En cela, l’autorité aide simplement la personne humaine, car ce n’est pas le bien individuel qu’il faut d’abord chercher, mais le bien commun, puisque c’est dans le bien commun, dans l’ordre que la personne humaine se développera normalement.

DÉDUCTIONS

Une autorité qui ne fait pas acte d’intelligence est une prostitution. Une autorité qui, au lieu de veiller au bien commun, cultive les égoïsmes individuels ou collectifs est une dégradation.

Si l’autorité supérieure ne soutient pas et feint d’ignorer les autorités inférieures dans leurs ordres respectifs, l’anarchie aura beau jeu dans la multitude. Si elle veut supprimer les organismes inférieurs et dicter d’en haut, c’est la dictature, c’est la négation des divers biens communs de la personne humaine et des divers cadres dans lesquels elle devrait les poursuivre naturellement. C’est le totalitarisme d’État justement condamné.

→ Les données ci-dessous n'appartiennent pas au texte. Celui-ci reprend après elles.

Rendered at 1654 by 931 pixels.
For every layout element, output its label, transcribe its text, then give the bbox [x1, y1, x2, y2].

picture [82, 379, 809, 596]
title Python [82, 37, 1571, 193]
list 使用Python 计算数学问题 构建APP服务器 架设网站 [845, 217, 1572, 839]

À noter que, dans nos systèmes dits démocratiques, l’on remarque ce caractère tant reproché aux dictateurs : le gouvernement prétend tout faire, régir des détails qu’il abandonnerait avantageusement, non pas aux individus isolés, mais aux autorités des paliers inférieurs. C’est le fruit naturel d’une philosophie qui ne voit qu’individus d’une part et État d’autre part.

Comme, par ailleurs, dans un régime démocratique, le peuple choisit ses gérants, l’impossibilité d’obtenir l’épanouissement de la personne dans une agglomération chaotique pousse à des groupements en vue de conquérir le pouvoir et de favoriser les égoïsmes particuliers ou collectifs de ces groupements. Nous serions tentés d’écrire : autorité usurpée.

Les grands principes sont foulés aux pieds. La loi n’est plus

"un plan d’action concertée vers un bien commun" (Père Landry).

Ce n’est plus

"une technique rationnelle d’action commune, établie en fonction du bien social" (Père Laversin, o. p.).

Qu’on fasse application, par exemple, à la loi des banques, à la loi des compagnies anonymes. Qu’on remarque, d’une part, le réseau des lois établi pour protéger le capital argent et les sanctuaires de l’argent ; d’autre part, la pénurie ou l’absence de lois pour protéger le capital humain et la famille où on le prépare.

Nous invitons nos lecteurs à lire et étudier très attentivement les articles riches de doctrine du R. P. Landry. Ils y trouveront, exposés avec clarté et enchaînement, les principes d’un ordre politique sain, les considérations qui doivent présider à la structure d’un ordre social temporel chrétien. Lorsqu’il sera chrétien, il sera certainement humain, et il fera bon y vivre.